──────── Entries provided
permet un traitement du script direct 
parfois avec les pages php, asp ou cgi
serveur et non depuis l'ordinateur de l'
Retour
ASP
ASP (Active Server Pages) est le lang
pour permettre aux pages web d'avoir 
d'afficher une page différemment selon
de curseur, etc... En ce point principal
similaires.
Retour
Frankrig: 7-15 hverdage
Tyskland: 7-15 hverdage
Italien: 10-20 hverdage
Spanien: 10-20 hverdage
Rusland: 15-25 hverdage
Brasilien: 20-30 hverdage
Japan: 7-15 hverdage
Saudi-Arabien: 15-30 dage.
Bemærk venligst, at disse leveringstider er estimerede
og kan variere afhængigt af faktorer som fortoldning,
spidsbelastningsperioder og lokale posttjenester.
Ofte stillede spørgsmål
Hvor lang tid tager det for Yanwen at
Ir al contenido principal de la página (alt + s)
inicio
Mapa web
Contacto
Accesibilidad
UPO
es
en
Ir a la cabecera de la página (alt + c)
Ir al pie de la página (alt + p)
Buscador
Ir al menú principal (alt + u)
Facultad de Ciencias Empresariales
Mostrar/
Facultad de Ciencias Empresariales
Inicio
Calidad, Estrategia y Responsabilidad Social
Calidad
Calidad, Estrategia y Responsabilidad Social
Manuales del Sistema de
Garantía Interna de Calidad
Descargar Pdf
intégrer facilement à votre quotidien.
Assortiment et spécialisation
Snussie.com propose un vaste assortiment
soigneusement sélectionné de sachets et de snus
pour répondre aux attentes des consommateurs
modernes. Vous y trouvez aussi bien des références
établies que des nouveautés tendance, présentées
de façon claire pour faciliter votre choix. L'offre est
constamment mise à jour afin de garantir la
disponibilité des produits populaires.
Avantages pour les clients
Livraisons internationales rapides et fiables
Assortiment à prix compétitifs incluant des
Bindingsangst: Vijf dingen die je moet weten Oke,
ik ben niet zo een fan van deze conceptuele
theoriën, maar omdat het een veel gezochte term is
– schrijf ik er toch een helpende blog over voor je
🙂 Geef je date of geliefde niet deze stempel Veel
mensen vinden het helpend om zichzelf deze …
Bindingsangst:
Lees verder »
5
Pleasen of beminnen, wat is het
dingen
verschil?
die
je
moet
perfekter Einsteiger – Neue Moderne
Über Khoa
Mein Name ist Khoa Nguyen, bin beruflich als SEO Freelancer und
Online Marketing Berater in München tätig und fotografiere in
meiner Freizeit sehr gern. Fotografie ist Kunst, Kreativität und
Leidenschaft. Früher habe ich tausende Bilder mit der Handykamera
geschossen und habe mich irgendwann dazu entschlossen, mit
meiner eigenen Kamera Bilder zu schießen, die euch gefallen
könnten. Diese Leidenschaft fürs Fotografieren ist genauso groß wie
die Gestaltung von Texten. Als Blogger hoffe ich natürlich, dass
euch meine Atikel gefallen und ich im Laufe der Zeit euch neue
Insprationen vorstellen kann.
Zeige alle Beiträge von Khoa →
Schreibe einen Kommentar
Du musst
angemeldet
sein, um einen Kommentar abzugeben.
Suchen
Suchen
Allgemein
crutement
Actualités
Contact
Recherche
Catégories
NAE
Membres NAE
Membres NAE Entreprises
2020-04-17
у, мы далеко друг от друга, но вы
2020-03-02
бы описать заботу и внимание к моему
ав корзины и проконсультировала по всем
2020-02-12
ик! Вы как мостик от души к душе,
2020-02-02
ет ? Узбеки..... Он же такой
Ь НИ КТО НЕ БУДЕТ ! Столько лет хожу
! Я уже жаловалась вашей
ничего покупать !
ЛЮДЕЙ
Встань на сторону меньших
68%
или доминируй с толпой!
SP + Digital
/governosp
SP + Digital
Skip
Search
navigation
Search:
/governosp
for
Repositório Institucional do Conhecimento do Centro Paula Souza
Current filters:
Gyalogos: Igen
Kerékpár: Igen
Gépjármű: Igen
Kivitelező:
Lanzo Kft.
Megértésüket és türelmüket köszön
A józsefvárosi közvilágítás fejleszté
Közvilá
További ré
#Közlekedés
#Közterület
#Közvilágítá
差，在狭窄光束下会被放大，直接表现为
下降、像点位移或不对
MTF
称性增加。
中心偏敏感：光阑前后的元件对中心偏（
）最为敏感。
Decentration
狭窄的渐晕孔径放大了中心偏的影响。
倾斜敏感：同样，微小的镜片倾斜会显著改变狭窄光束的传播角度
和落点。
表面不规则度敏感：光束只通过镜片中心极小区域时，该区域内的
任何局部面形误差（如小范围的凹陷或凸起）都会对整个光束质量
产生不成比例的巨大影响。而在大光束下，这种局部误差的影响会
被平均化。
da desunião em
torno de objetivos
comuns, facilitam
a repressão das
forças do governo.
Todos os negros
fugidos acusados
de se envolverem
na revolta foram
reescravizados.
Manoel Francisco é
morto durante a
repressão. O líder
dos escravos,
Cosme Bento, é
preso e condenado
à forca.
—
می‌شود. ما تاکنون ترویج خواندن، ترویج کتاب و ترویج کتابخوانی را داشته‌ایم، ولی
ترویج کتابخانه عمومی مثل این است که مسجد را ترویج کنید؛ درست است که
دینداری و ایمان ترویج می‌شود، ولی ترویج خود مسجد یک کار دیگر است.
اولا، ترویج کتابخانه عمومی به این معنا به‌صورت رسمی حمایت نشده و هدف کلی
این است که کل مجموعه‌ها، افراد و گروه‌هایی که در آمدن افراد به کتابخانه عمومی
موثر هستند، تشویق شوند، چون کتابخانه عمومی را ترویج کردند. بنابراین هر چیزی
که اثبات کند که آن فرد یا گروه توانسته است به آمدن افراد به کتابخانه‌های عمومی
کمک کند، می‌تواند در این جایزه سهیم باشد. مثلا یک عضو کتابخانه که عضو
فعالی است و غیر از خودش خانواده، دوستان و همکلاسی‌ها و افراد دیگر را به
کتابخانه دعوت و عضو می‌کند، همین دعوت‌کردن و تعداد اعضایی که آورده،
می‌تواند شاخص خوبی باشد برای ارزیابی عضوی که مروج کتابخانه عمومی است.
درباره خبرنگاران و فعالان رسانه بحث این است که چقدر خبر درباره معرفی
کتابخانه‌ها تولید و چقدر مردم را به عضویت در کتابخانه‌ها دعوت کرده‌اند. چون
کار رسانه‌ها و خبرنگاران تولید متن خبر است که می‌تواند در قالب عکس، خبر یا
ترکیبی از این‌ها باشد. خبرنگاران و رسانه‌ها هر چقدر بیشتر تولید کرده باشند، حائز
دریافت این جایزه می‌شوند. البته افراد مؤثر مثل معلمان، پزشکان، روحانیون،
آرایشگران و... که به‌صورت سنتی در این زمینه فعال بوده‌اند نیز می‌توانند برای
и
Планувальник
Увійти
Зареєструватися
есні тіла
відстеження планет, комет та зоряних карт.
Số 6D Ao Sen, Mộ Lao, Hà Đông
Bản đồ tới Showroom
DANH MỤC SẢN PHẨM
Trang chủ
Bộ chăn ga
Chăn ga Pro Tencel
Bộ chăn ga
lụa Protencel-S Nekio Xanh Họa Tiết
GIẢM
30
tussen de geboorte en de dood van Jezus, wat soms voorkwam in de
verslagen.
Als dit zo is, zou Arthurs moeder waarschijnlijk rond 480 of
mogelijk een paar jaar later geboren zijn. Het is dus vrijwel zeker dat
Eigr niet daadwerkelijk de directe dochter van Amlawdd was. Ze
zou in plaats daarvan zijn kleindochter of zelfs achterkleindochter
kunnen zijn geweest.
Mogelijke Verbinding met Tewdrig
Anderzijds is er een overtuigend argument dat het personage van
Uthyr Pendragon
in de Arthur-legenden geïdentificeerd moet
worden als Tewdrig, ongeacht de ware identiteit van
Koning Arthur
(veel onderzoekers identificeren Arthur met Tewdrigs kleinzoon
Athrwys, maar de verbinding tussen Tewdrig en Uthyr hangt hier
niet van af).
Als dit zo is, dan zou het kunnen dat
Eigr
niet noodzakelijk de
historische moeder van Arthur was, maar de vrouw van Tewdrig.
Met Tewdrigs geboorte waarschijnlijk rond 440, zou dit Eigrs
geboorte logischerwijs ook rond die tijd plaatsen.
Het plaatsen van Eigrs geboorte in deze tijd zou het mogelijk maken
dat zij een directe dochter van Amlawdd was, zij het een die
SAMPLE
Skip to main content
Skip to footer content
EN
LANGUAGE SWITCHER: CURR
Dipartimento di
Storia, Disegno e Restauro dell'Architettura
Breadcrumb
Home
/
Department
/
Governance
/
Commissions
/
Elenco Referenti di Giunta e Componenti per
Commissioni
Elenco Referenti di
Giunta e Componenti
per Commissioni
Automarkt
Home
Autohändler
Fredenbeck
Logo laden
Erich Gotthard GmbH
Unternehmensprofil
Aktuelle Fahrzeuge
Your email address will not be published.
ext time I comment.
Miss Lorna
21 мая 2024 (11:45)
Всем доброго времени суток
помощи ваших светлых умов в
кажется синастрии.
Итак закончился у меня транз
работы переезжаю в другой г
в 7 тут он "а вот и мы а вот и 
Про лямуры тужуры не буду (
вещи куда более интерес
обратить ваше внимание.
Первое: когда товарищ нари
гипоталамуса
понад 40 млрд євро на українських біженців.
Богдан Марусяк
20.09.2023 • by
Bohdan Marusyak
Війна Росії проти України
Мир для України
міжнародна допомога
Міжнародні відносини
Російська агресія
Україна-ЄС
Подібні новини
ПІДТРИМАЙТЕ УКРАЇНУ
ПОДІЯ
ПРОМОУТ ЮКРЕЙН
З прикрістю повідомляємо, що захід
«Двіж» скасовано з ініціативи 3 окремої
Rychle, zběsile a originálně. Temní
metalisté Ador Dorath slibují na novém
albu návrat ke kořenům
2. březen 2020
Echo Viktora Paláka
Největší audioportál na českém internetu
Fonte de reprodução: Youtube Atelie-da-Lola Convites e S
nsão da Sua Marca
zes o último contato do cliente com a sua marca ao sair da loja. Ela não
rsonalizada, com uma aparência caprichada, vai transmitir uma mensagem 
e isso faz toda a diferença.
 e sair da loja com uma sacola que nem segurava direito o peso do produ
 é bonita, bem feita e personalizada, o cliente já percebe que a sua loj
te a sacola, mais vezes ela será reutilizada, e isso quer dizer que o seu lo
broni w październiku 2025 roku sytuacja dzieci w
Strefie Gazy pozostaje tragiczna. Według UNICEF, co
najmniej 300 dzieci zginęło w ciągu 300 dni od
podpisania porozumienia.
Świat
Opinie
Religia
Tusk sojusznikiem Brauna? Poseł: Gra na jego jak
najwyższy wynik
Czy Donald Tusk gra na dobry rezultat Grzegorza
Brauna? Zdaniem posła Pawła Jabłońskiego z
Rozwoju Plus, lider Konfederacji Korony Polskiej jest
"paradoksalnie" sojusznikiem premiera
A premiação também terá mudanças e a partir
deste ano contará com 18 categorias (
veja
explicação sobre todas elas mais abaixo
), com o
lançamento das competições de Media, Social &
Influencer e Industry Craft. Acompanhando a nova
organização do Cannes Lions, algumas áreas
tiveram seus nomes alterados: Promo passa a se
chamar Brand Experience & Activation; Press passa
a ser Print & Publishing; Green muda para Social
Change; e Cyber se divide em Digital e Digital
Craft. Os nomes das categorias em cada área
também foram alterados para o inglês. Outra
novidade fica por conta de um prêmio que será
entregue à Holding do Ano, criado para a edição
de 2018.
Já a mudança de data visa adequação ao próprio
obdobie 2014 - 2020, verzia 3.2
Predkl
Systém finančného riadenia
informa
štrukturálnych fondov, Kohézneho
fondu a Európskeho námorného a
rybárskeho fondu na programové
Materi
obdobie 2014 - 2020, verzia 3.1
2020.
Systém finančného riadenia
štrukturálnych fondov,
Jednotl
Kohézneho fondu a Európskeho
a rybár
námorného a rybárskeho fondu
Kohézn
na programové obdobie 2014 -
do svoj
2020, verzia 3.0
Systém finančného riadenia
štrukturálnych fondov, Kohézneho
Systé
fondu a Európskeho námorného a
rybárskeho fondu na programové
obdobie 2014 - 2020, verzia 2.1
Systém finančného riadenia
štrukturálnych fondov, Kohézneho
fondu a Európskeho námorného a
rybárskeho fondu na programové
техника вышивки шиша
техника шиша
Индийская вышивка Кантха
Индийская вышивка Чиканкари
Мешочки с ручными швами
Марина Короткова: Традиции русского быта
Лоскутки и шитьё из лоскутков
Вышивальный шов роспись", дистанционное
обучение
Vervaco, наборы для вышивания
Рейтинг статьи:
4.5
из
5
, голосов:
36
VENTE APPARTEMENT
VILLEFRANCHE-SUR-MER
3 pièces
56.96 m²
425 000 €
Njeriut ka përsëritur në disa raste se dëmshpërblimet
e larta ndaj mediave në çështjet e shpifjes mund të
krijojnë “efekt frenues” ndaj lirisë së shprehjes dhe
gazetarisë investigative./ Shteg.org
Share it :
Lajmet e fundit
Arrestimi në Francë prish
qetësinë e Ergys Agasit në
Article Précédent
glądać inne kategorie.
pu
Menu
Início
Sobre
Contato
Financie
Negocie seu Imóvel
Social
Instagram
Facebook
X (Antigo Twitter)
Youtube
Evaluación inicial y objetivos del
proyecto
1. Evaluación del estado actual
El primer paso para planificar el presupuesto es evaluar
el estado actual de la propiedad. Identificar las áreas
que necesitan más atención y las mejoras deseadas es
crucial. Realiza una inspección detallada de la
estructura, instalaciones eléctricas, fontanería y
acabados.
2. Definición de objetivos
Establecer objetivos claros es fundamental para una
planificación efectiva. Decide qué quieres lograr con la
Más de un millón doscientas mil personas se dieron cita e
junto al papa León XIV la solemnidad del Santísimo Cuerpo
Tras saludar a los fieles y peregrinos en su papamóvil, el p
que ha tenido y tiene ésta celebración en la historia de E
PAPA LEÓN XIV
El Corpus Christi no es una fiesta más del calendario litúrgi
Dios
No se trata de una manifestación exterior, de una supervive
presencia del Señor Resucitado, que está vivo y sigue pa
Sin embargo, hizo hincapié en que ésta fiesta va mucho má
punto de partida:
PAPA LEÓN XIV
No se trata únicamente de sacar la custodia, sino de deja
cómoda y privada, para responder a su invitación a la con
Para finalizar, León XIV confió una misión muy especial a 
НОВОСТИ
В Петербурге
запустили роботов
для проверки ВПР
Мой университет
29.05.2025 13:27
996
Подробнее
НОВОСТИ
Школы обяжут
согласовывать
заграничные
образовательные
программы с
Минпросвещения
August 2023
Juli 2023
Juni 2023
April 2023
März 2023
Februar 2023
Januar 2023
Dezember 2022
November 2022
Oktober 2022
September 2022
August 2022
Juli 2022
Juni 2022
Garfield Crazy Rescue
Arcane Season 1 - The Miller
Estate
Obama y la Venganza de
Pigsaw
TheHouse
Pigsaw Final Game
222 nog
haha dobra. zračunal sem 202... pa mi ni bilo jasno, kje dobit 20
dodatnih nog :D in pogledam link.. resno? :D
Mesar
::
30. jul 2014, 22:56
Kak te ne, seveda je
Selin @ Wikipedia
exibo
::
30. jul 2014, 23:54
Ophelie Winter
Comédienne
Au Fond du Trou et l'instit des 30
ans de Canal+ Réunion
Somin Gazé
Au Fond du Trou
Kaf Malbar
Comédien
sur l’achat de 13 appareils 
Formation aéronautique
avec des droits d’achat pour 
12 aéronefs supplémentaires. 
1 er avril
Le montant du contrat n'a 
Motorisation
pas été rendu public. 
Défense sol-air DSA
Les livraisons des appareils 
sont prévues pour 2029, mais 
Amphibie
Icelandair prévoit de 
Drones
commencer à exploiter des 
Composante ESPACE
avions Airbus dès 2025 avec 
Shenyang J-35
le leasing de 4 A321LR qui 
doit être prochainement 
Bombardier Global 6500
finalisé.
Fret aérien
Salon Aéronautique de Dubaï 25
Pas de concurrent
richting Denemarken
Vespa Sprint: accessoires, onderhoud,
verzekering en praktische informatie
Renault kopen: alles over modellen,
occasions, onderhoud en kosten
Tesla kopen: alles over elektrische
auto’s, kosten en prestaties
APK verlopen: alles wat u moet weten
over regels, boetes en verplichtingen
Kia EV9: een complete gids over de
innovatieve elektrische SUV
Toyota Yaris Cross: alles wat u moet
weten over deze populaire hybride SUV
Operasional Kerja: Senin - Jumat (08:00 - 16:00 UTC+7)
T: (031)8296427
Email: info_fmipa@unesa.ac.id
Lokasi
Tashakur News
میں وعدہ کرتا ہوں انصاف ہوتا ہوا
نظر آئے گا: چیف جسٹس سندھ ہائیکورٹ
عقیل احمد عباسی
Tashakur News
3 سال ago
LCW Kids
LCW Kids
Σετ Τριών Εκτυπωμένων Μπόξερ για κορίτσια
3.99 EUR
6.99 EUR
────────────────
_Exercise goal_. Return the lines from the one containing "weten over deze populaire hybride SUV" through the last line of the records. Include both ends and nothing else.

_Task output_.
weten over deze populaire hybride SUV
Operasional Kerja: Senin - Jumat (08:00 - 16:00 UTC+7)
T: (031)8296427
Email: info_fmipa@unesa.ac.id
Lokasi
Tashakur News
میں وعدہ کرتا ہوں انصاف ہوتا ہوا
نظر آئے گا: چیف جسٹس سندھ ہائیکورٹ
عقیل احمد عباسی
Tashakur News
3 سال ago
LCW Kids
LCW Kids
Σετ Τριών Εκτυπωμένων Μπόξερ για κορίτσια
3.99 EUR
6.99 EUR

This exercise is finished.